# [What needs to be done]
Copy out the material below line by line with no changes, and leave the pictures out of your answer.

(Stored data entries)
<<<<

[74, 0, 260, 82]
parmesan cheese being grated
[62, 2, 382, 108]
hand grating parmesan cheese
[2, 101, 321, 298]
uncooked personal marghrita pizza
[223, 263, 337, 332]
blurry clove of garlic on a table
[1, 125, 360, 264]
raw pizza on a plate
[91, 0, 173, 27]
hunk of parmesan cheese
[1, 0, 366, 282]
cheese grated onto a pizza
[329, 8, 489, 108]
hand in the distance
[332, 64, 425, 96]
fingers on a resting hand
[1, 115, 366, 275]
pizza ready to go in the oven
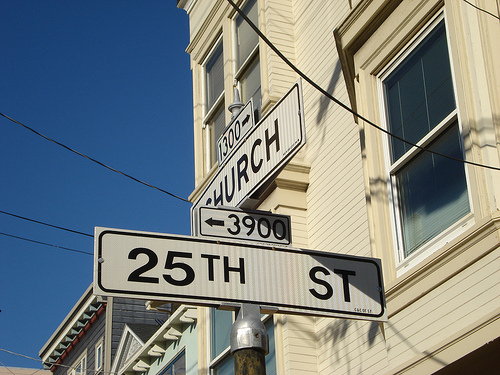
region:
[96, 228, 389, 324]
black and white street sign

>>>>

# [Solution below]
[74, 0, 260, 82]
parmesan cheese being grated
[62, 2, 382, 108]
hand grating parmesan cheese
[2, 101, 321, 298]
uncooked personal marghrita pizza
[223, 263, 337, 332]
blurry clove of garlic on a table
[1, 125, 360, 264]
raw pizza on a plate
[91, 0, 173, 27]
hunk of parmesan cheese
[1, 0, 366, 282]
cheese grated onto a pizza
[329, 8, 489, 108]
hand in the distance
[332, 64, 425, 96]
fingers on a resting hand
[1, 115, 366, 275]
pizza ready to go in the oven
region:
[96, 228, 389, 324]
black and white street sign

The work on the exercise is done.